Les larmes d'un réactionnaire incompris

Les médias nous ont parlé en long et en large de tous ces réactionnaires. Les biens-pensants, les élitistes, les politiques, les bobos et les militants progressistes en font un portrait sombre. Le but est simple, affubler les intellectuels anti-libéraux d'une étiquette "joue le jeu de l'extrême droite" afin d'éviter d'être confronté à un débat d'idées. Éric Zemmour et "Le suicide français", malgré ses délires freudiens, nous donne une lecture de 40 ans du libéralisme qui cache quelques critiques tout à fait recevables si nous avons l'intégrité intellectuelle et si nous nous donnons la peine de faire la recherche. 
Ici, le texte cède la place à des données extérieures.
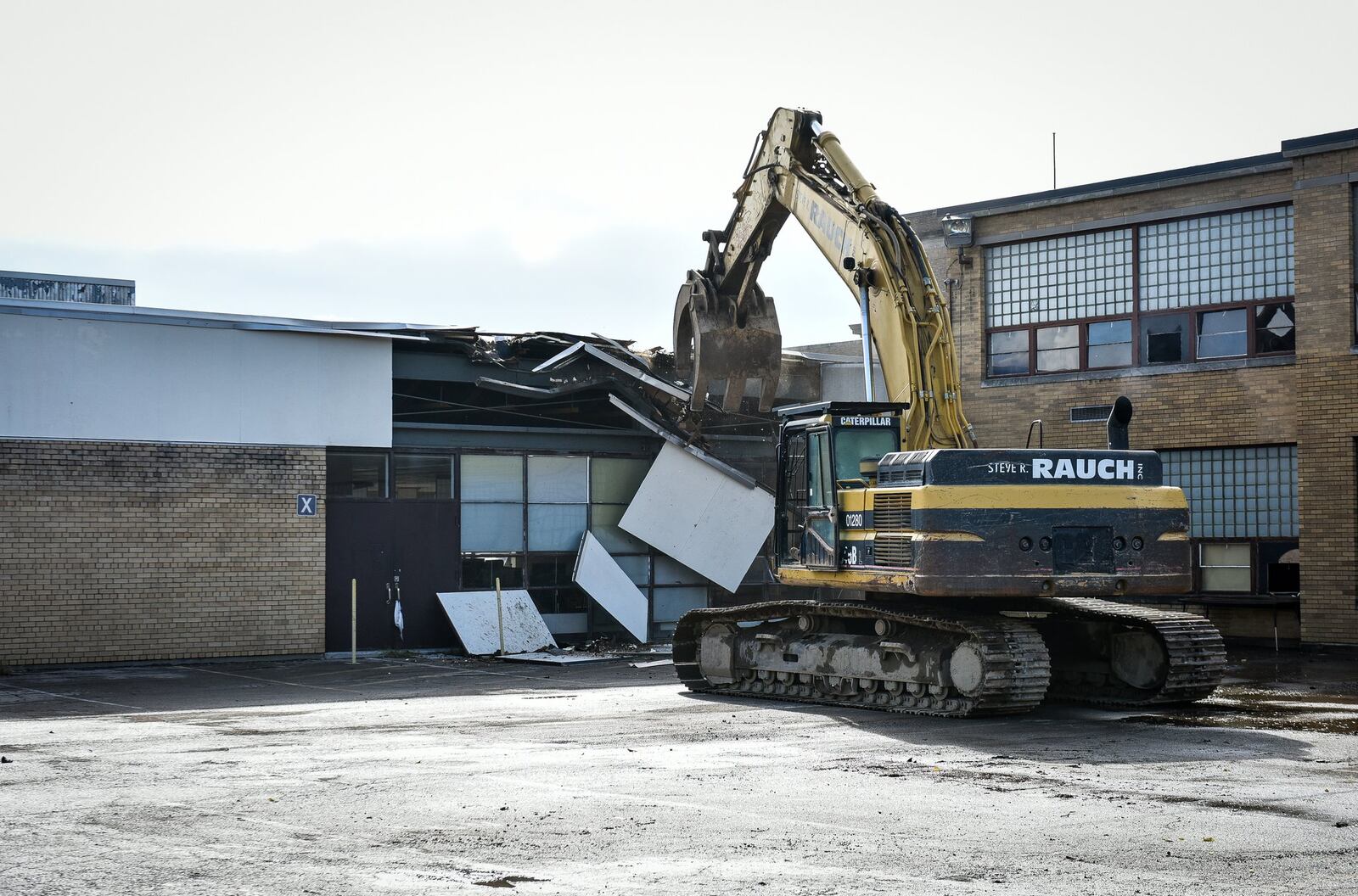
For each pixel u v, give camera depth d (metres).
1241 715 15.38
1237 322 25.25
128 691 19.02
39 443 21.81
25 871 7.77
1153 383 26.03
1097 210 26.80
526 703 17.41
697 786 10.67
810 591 28.70
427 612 25.33
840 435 16.88
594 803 9.91
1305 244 23.81
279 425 23.75
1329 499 23.41
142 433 22.59
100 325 22.34
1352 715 15.30
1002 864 7.91
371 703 17.28
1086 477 15.47
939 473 15.11
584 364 26.97
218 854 8.19
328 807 9.75
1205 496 25.59
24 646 21.58
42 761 12.03
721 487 27.69
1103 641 16.91
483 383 26.02
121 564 22.33
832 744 13.16
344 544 24.56
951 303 28.80
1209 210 25.41
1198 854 8.17
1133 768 11.56
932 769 11.55
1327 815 9.38
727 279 21.28
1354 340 23.34
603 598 26.70
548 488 26.98
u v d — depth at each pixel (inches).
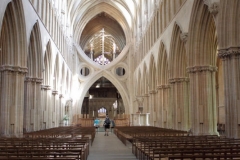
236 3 700.7
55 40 1453.0
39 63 1115.9
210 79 938.7
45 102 1312.7
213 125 923.4
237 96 691.4
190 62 953.5
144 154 560.1
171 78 1171.9
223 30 722.8
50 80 1344.7
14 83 888.3
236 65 702.5
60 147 457.4
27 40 923.4
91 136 908.6
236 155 337.4
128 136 885.8
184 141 547.8
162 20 1344.7
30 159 311.9
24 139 605.0
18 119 890.1
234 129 692.1
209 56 936.9
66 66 1876.2
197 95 928.9
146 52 1745.8
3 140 579.2
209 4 784.3
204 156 336.8
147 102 1777.8
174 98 1159.6
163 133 858.8
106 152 744.3
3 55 881.5
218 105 1544.0
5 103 874.1
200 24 922.7
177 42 1135.6
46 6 1224.8
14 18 846.5
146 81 1784.0
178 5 1087.0
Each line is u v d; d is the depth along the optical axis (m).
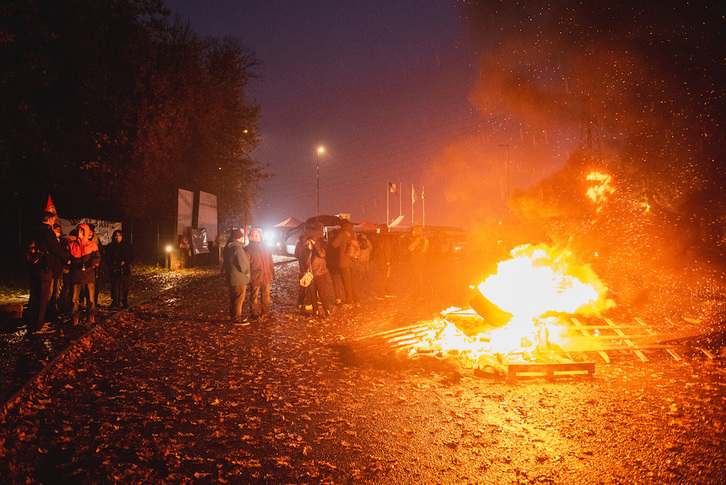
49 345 8.96
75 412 6.08
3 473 4.41
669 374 7.62
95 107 20.55
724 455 4.90
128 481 4.45
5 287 16.89
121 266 13.58
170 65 27.83
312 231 12.99
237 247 11.89
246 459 4.91
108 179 23.97
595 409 6.17
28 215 21.64
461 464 4.80
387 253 15.87
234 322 11.97
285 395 6.80
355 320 12.32
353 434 5.51
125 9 22.92
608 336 9.05
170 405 6.38
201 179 34.94
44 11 17.64
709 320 10.74
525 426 5.68
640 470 4.64
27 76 15.80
Sur la forme, le livre est un journal de bord suivant les événements de mai 68, la chute politique du gaulisme et du colbertisme, l'influence de l'ère Reagan-Thatcher, l'avancée inviolable du libéralisme, la création de la banque centrale européenne, le traité de Maastricht et jusqu'à la ratification anti-démocratique de la constitution européenne pour soumettre les Français à l'oligarchie de la zone euro. Le livre tire dans tous les sens et il est difficile à suivre, il n'a pas beaucoup de références et il est écrit de manière sobre avec quelques essais de prose mal réussis. C'est le cri du coeur d'un Zemmour qui préfèrerait revenir aux valeurs de la Famille, de l'État, la Nation et du Père afin de renverser les dégâts de la mondialisation et du libéralisme. 

En tant que socialiste libertaire et anti-libéral, critiquant sans cesse tous les types d'idéalisme (communisme, fascisme et libéralisme) basés sur la morale moralisatrice chrétienne, je suis d'accord sur certains constats mais en total désaccord avec les solutions à envisager. Ceci dit, "le suicide français" donne très peu de pistes de solution car il s'agit d'une dissection du libéralisme sous toutes ses formes.

Les délires freudiens

Pour commencer, Zemmour part en guerre contre une foule de groupes marginaux et avec une analyse freudienne complètement erronée. Tout le monde y passe: les lobbies féministes, le rôle de l'homme, le rôle de la femme, la femme sur le marché de l'emploi, la sexualisation et l'hypersexualisation de la femme, la subversion dans l'art, les symboles de féminisation de la société dans la musique, le cinéma et l'art, les lobbies LGBT et antiraciste, la santé publique, la politique des prénoms approuvés par l'état français, la démonisation des immigrants et du multiculturalisme, ainsi qu'un amalgame douteux entre les libéraux de tout acabit aux libertaires. Ses analyses ont, la plupart du temps, un élément de vrai dans le fond, mais ceux-ci sont, pour le lecteur moyen, plutôt difficile à repérer. Il est bien plus facile pour l'apparatchik progressiste d'éviter de discourir sur le libéralisme en citant ses merveilleuses phrases misogynes afin de faire taire la critique. Soit. Ce faisant, le dialogue de sourd entre les différentes strates de la société se poursuit et le front national monte dans les sondages.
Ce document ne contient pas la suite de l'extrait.